Climate Change: It Can’t Wait

Whether you lean left or right politically, it is hard to deny the scientific facts proving the planet is actively suffering the effects of climate change and global warming. 

From severe or unpredictable weather patterns to melting glaciers in Greenland and Alaska, the world is in major trouble. Scientists believe people only have 12 years left to slow down global warming before the effects worsen.

Students may feel unable to do anything about their dissatisfaction with the current political stance on climate change, but current youth presence in the media  is contradicting a lack of action. On Sept. 20, students around the world skipped school to attend over 4,000 separate events to demand environmental action. Students have taken initiative and begun to address the current climate crisis by asking the government to reduce carbon emissions and devise a plan to stay within 1.5 degrees Celsius of global heating. Beyond this temperature, the current effects go from bad to terrifying. 

I’ve recently been inspired to become increasingly involved in the climate conversation due to 16-year-old Swedish climate activist Greta Thunberg. The teenager has become a prominent leader in the movement to educate people on climate change. Thurnberg has created major political statements like sailing 13 days across the Atlantic Ocean in a zero-emission boat to avoid greenhouse gasses planes emit. She gave a passionate speech Sept. 23, addressing government officials at the 2019 United Nations Climate Action Summit. 
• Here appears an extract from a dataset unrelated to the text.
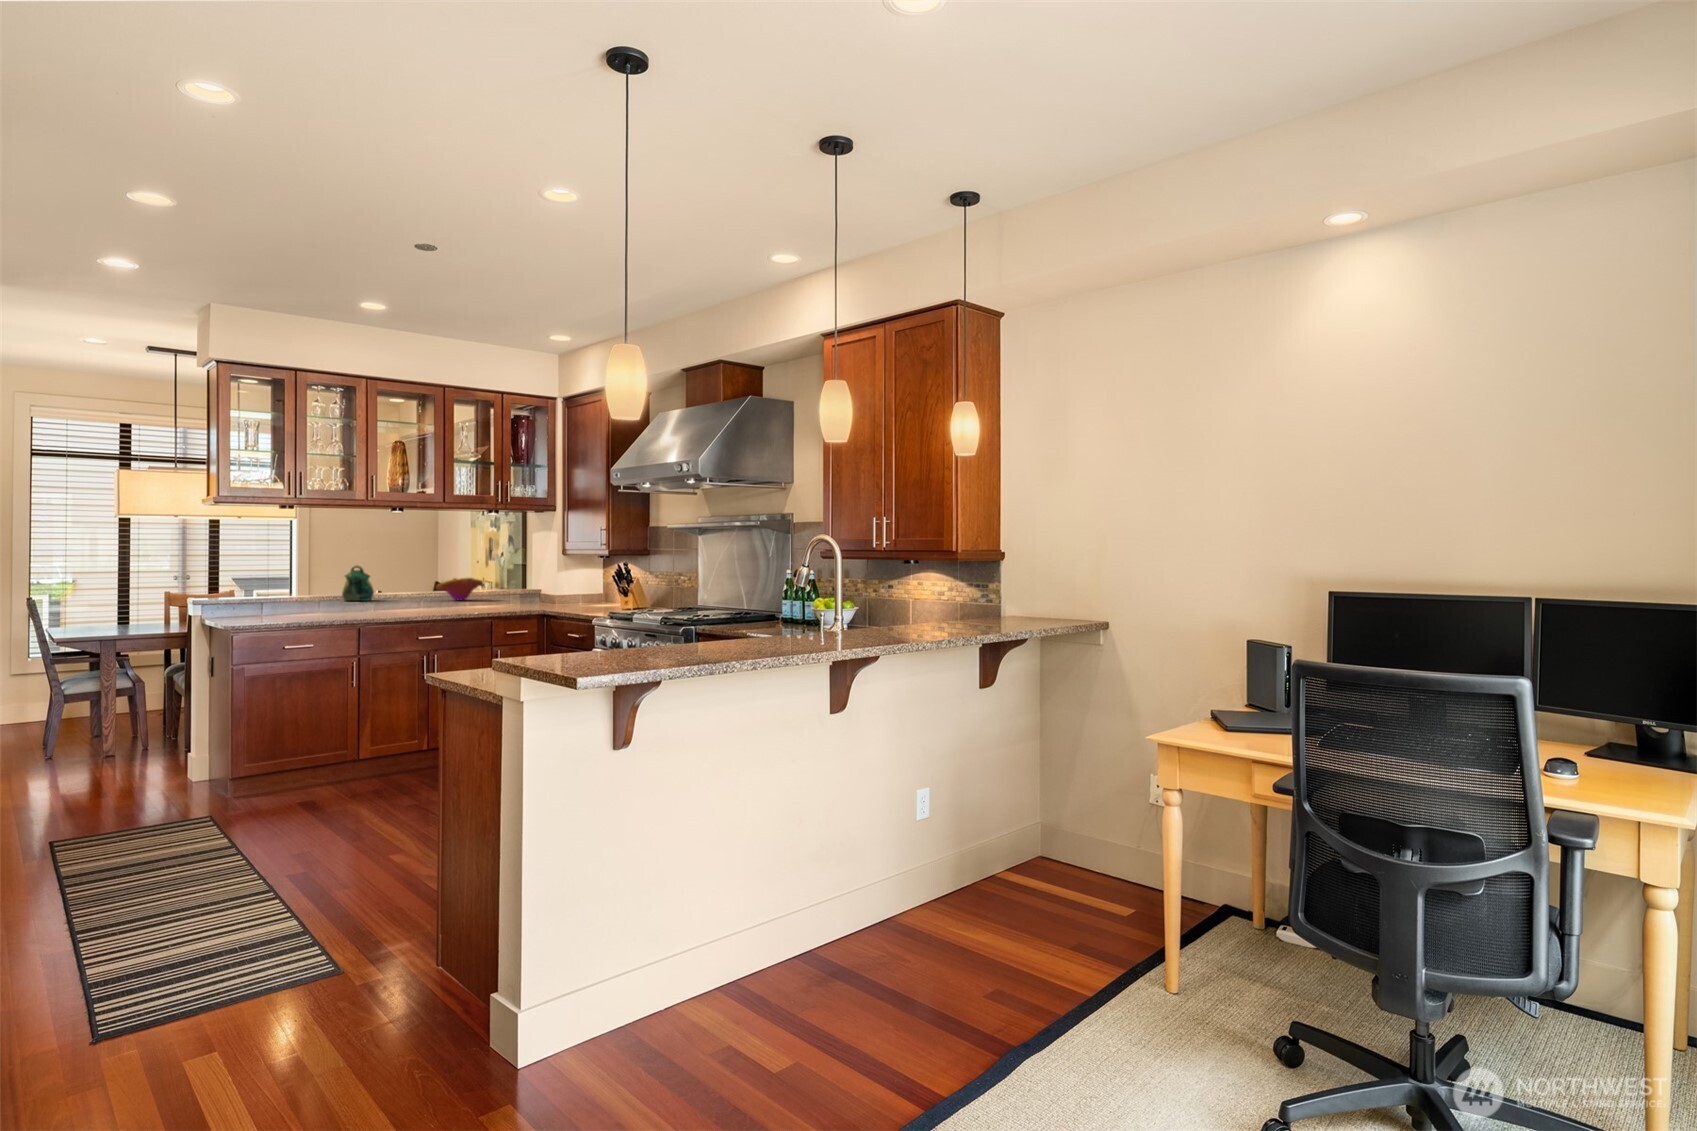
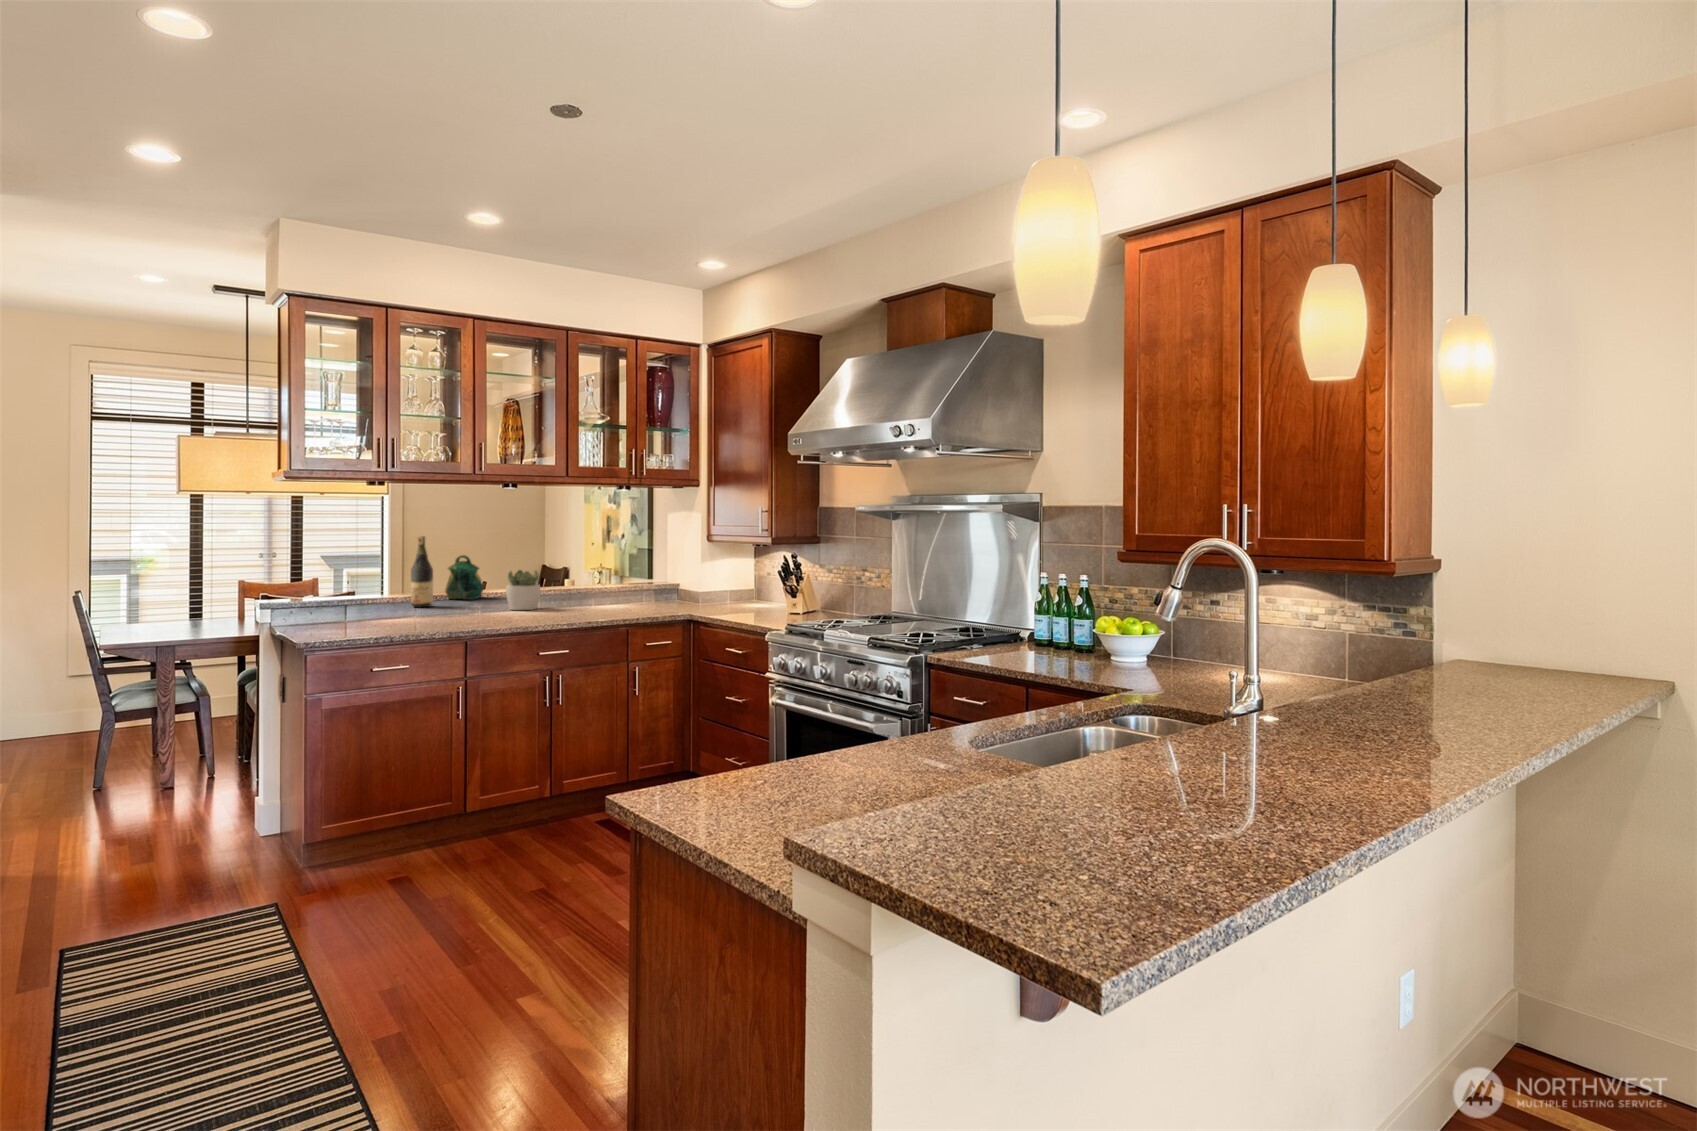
wine bottle: none [313,549,331,605] -> present [411,536,434,607]
succulent plant: none [389,575,418,606] -> present [506,570,541,610]
decorative bowl: present [436,578,483,600] -> none [559,570,615,599]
“This is all wrong,” Thunberg said in the speech. “I shouldn’t be up here. I should be back in school on the other side of the ocean. Yet you all come to us young people for hope. How dare you.” The powerful nature of the activist’s words expectantly shocked listeners but more importantly, pushed influential leaders to acknowledge her message of urgency. The speech is what really made me emotionally connected to the issues of climate change. The environmental crisis is more serious than people realize and in the future and, in the future, it will become a life or death situation. 

 After Thurnberg vocalized her demand for change, a panel of 15 other young activists filed a legal complaint against five separate countries for violating the rights of a child by not taking proper measures to control global warming. This gives me hope for the future. It is inspiring to see teenagers standing at the front lines and influencing not only their peers, but adults as well. 

The main goal of such efforts is to demand the attention of national representatives to facilitate the reform of climate policies. A solution to the threat of global warming has been the promotion of the Green New Deal, which is a congressional resolution proposed February 2019 to eventually stop the use of fossil fuels in the U.S. and establish a more sustainable clean energy industry.

I think at this point, every decision society makes is vital to ease the effects of the climate crisis. Everyone should be pressuring powerful officials to take action. This is especially important now since the 2020 elections are getting closer by the day. A candidate’s response to the expansive amount of strikes that recently took place reflects heavily on that person’s electability. That being said, age is irrelevant when it comes to making change; go research, protest, get on social media and connect with other activists. Join a strike and vote in the next election if possible. No one is ever too young to be heard or make a difference. Our voices are more important now than ever. It is our generation’s responsibility to recognize the state of our environment; we are going to inhabit this planet long after any current political leader. We are the next generation of voters, so strong knowledge on issues like climate change is of immense importance.